On Wednesday, the Walgreens Boots Alliance (NASDAQ:WBA) "underperform" rating on its 2030 notes, standing at T+158, was reiterated by corporate bond research firm Gimme Credit. This evaluation followed the company's recent fiscal second-quarter earnings report, which highlighted challenges within its retail operations.
The company's new CEO and CFO, reflecting on the quarter ending February 29, revised the fiscal 2024 adjusted earnings per share (EPS) guidance, explained analysts. They added that the revision involved reducing the top end of the guidance range while maintaining the bottom, effectively lowering the midpoint. The initial guidance had been considered optimistic, including various adjustments and gains from sale-leaseback transactions, as well as equity earnings from Cencora stock. Furthermore, the corporate bond research firm highlighted the significant $12.4 billion goodwill impairment charge that was added back to the VillageMD unit's results, which is part of the U.S. Healthcare segment and has only just achieved a positive EBITDA after excluding charges and stock compensation.

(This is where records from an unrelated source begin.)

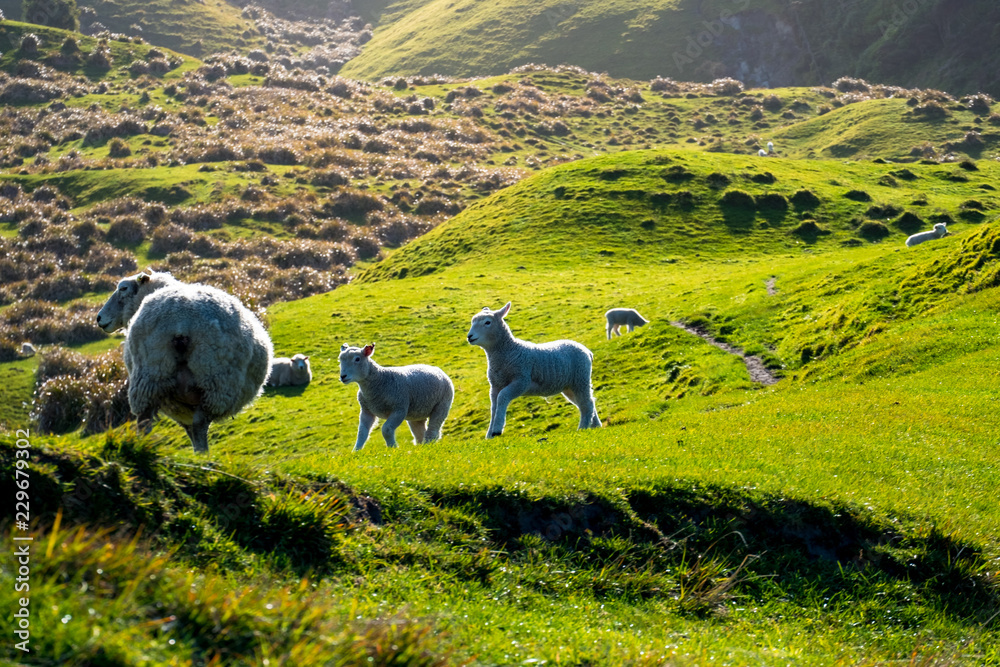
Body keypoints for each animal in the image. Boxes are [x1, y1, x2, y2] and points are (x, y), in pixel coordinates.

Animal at [96, 269, 273, 454]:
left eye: (123, 288)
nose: (99, 318)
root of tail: (181, 321)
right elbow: (191, 430)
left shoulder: (177, 405)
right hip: (213, 382)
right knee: (198, 423)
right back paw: (201, 455)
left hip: (152, 373)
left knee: (147, 420)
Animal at [467, 302, 601, 439]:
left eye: (487, 322)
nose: (469, 337)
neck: (508, 351)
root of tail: (587, 351)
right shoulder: (495, 386)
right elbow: (494, 408)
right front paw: (489, 435)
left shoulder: (522, 380)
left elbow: (502, 397)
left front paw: (497, 429)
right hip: (570, 385)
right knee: (586, 402)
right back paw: (595, 426)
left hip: (580, 378)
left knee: (587, 404)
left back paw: (583, 428)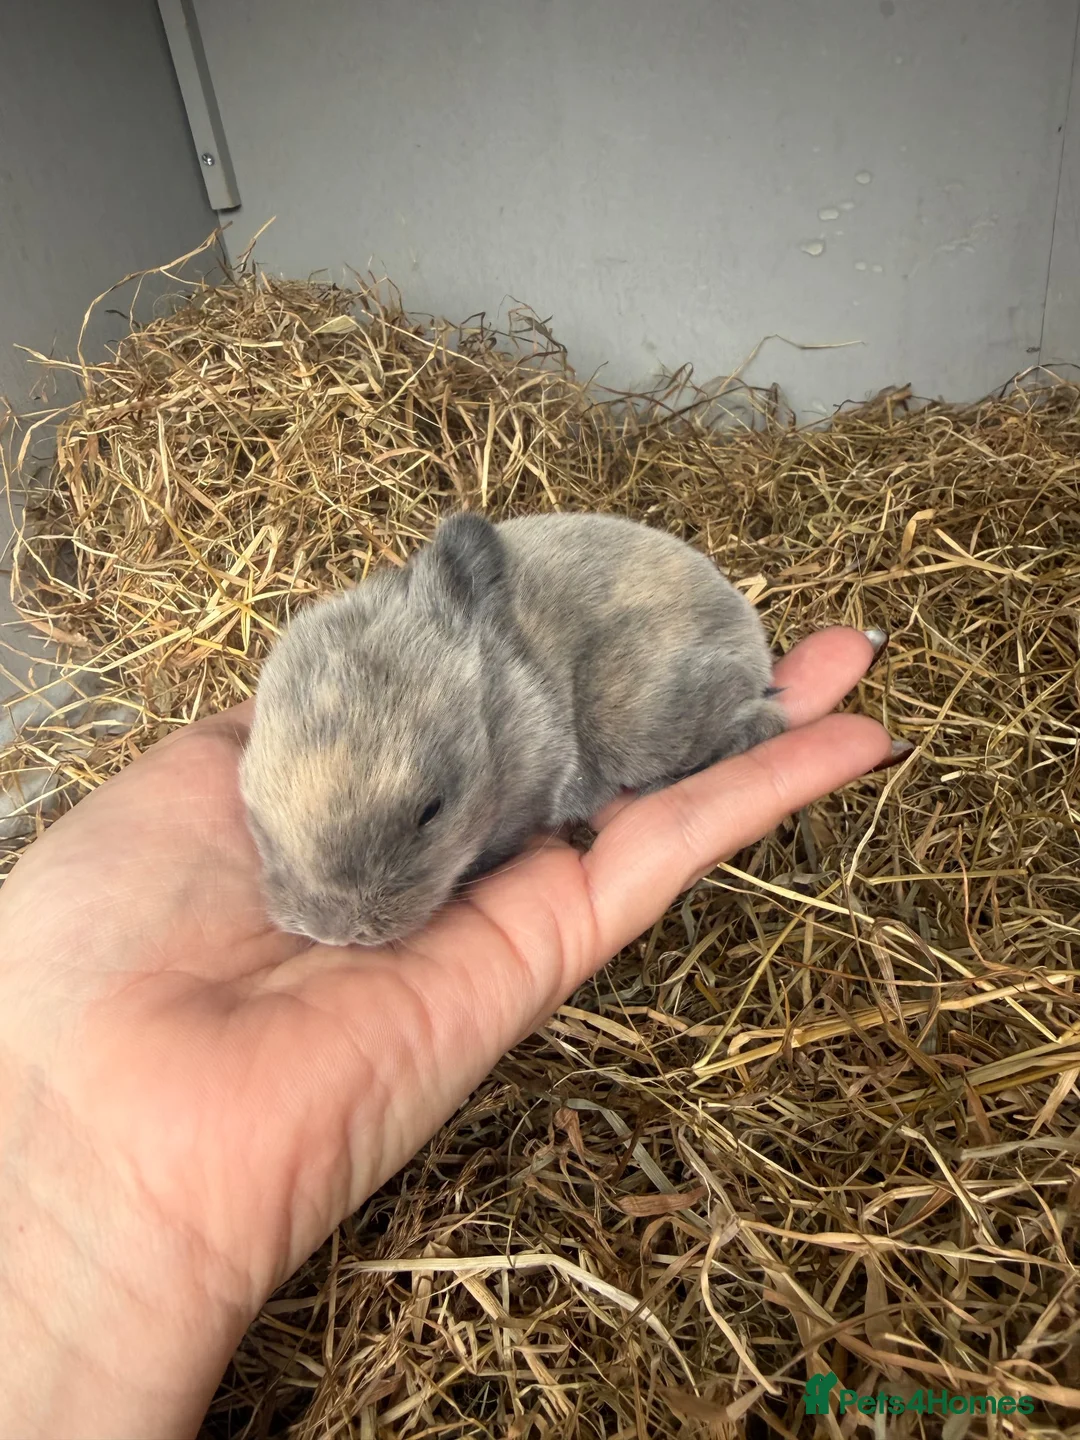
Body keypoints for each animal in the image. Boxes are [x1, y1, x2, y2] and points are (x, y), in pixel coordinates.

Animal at [239, 511, 786, 947]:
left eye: (431, 811)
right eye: (258, 820)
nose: (335, 933)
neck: (503, 716)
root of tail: (748, 626)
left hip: (637, 725)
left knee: (764, 723)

The impairment was attributed to lowered financial projections set by VillageMD's management in February, declining market multiples for peers, and an increased discount rate. This resulted in a considerable write-down of goodwill, leaving only $3.5 billion remaining for the segment. Additionally, a $266 million impairment of definitive-lived intangible assets for VillageMD and a $445 million write-off for an incomplete software project for U.S. Retail Pharmacy were reported.
Analysts added that despite maintaining a steady lease-adjusted debt/EBITDAR ratio at 4.3x, which is projected to slightly decrease to 4.0x by year's end, the company's financial outlook is clouded by the recent goodwill write-off, guidance adjustment, and the ongoing portfolio review, all of which amplify concerns regarding the firm's credit profile. Gimme Credit's reiterated "underperform" stance reflects these concerns.